Data provided:
--- START ---

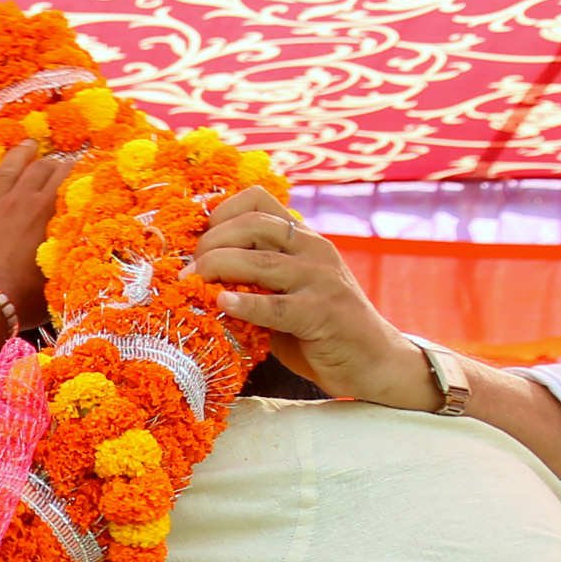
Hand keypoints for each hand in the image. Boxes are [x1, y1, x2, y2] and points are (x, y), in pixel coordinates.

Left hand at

--- END ---
--- START ---

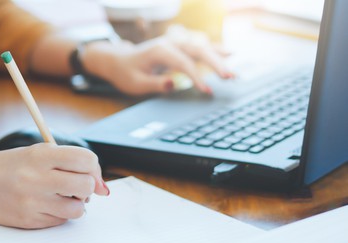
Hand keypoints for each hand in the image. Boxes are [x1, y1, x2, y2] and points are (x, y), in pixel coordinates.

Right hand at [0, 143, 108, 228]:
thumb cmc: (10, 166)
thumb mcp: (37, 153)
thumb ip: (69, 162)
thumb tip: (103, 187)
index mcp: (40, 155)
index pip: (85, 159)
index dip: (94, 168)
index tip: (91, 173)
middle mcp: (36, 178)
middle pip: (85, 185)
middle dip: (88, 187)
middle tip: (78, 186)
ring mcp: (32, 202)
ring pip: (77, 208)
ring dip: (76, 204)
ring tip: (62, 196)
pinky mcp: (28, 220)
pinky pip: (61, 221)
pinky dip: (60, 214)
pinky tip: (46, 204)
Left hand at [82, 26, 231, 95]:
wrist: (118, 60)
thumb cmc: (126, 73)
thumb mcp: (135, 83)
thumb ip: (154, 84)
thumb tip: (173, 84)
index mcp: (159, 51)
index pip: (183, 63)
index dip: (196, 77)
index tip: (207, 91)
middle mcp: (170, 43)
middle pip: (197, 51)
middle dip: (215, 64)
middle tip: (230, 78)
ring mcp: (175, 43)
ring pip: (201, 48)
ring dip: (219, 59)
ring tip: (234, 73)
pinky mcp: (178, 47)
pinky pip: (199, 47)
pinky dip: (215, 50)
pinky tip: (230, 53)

--- END ---

Exercise brief: Please reproduce the lines from the line with "ring pip: (201, 48)" to the line with "pinky tip: (230, 53)", both ends included, exactly as they appear above.

Output for this task:
ring pip: (201, 48)
ring dip: (219, 59)
ring tip: (234, 73)
pinky mcp: (178, 47)
pinky pip: (199, 47)
pinky dip: (215, 50)
pinky tip: (230, 53)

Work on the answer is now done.